Confused on how to apply THe Unique factorzation Theorem

[mr_coffee]

I'm having troubles applying this theorem. IT states Given any integer n > 1, there exist a postive integer k, distinct prime numbers p1,p2,...,pk, and positve integers e1,e2,...ek such that
n = p1^(e1)p2^(e2)p3^(e3)...pk^(ek), and any other expression of n as a product of prime numbers is identical to this except, perhaps, for the order in which the factors are written. The book gives 1 example,
1176 and the answer in the back is, (2^3)(3)(7)^2. I have no idea how they figured this out. Is there a trick or can someone explain that theorem better?

Thanks!

I am trying to figure out 3675, also I'm not allowed to use a calculator.

Also I'm trying to figure out how many 0's are at the end of (45^8)(88^5), the answer is 8 zeros because i used the calculator. But he said u can do it without, the book says, hint: 10 = (2)(5). 45 = (9)(5) = (3)(3)(5); 88 = (22)(4) = (22)(2)(2) but I'm not seeing how this is helping me much

 

[vsage]

for your first question: there is no trick that I know of beside in some cases looking at the properties of the digits and determining from that what divides it evenly (for example any number whose digits sum to a multiple of 3 are divisible by 3) but I doubt that's the route they take.
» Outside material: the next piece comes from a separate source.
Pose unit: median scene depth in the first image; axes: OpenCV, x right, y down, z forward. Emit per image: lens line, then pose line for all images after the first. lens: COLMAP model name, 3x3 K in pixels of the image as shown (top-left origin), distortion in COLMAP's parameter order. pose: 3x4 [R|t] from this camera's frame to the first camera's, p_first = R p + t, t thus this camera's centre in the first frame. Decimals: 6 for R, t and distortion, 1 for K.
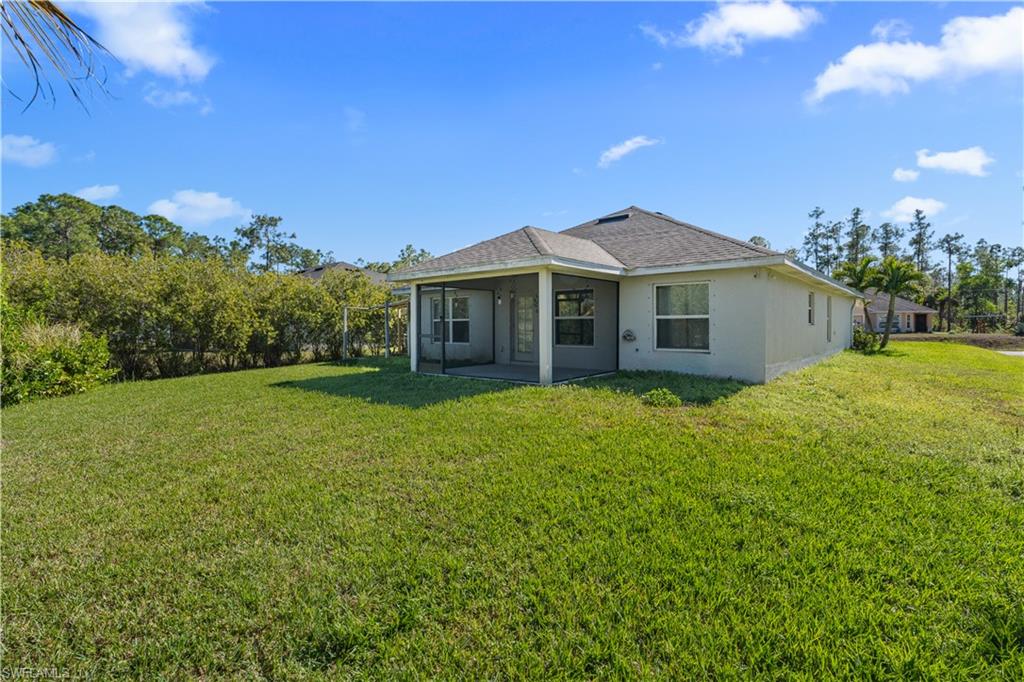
lens RADIAL K [[463.9, 0, 514.3], [0, 463.9, 336.8], [0, 0, 1]] dist [-0.003794, -0.000415]
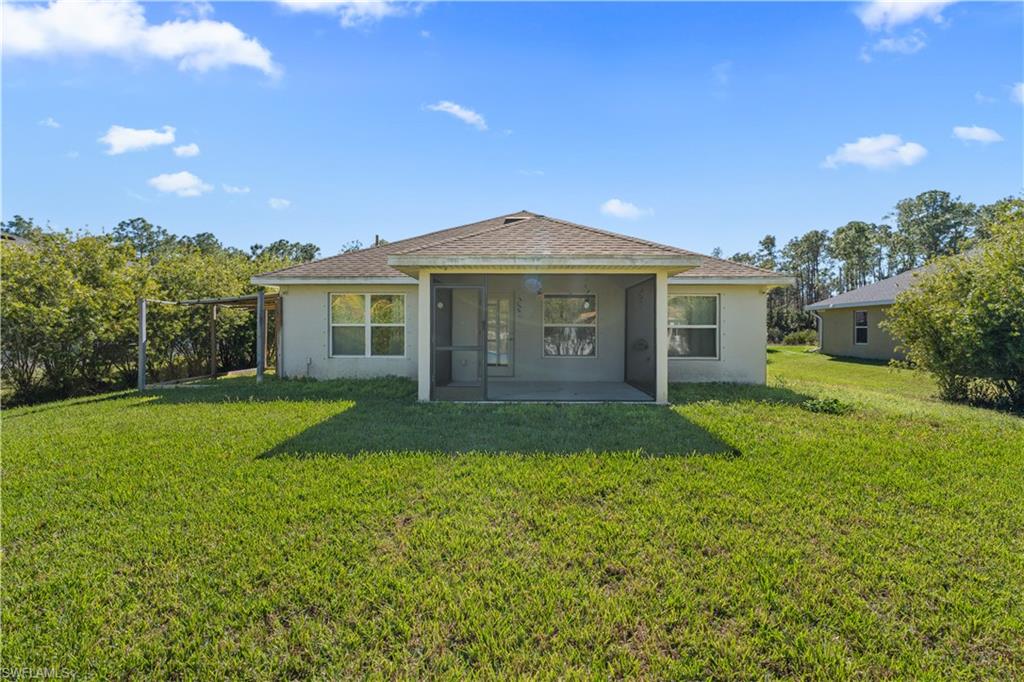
lens RADIAL K [[463.9, 0, 514.3], [0, 463.9, 336.8], [0, 0, 1]] dist [-0.003794, -0.000415]
pose [[0.782811, 0.000496, 0.622259, -0.521889], [0.008521, 0.999897, -0.011515, -0.009808], [-0.622201, 0.014316, 0.782727, 0.368979]]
The method is simple: Check to see if the number is divisible by 2 and then divide it by 2 if yes, if so then check to see if it's divisible by 2 and if so divide by 2 and repeat this until it is no longer divisible by 2. After this, repeat the same process with the next lowest prime number until you get a result of 1 from the original number. Obviously then all the numbers you divided through by are the factors of the original number

As for the second question, look very closely at how many times you can pair certain factors together in (45^8)(88^5) to produce numbers with 0's on the end when the two halves to the pair are multiplied together.

 

[HallsofIvy]

I'm having troubles applying this theorem. IT states Given any integer n > 1, there exist a postive integer k, distinct prime numbers p1,p2,...,pk, and positve integers e1,e2,...ek such that
n = p1^(e1)p2^(e2)p3^(e3)...pk^(ek), and any other expression of n as a product of prime numbers is identical to this except, perhaps, for the order in which the factors are written. The book gives 1 example,
1176 and the answer in the back is, (2^3)(3)(7)^2. I have no idea how they figured this out. Is there a trick or can someone explain that theorem better?

Thanks!

I am trying to figure out 3675, also I'm not allowed to use a calculator.

Try dividing. You should be able to see easily that 3676 is not even and so not divisible by 2. It's not too hard to see that 3 goes into 3675 1225 times so 3675= 3(1225). It's also not hard to see that 3 does not divide into 1225 (when you try you get 408 with 1 left over). The next larger prime is 5 and 1225= 5(245) so 3675= (3)(5)(245). 245 = 5(49) so 3675= 3(5)(5)(49). Of course, 49= 7² so
3675= (3)(5²)(7²).

Also I'm trying to figure out how many 0's are at the end of (45^8)(88^5), the answer is 8 zeros because i used the calculator. But he said u can do it without, the book says, hint: 10 = (2)(5). 45 = (9)(5) = (3)(3)(5); 88 = (22)(4) = (22)(2)(2) but I'm not seeing how this is helping me much

The point is that 10= 2(5)!

Yes, 45= 3²(5) and 88= 22(2)(2)= 11(2³) (Actually, it's easier to see that 88= 8(11) and 8= 2³).

Then 45⁸= 3¹⁵(5⁸) and 88⁵= 11¹⁰2¹⁵.

Multiplying those together shows that (45⁸)(88⁵)= (3¹⁵)(5⁸)(11¹⁰)(2¹⁵). We can put 8 of those 2's together with the 8 5's and see that we have (10⁸) time other things. It's those 8 10's that give the 8 0's at the end of the number.

 

[mr_coffee]

Ahh thanks guys for the help and explanation Ivey. I understand you up to the part where you say,

"We can put 8 of those 2's together with the 8 5's and see that we have (108) time other things."

When you say the 8 5's, do u mean 5^8, and i see 2^15, if so, how did you know to choose those 2 numbers that would produce the 0's at the end? Its true (5^8)(2^10) = 4E8, which will give you 8 0's which is what i wanted. It seems like common sense to you but I'm not seeing it.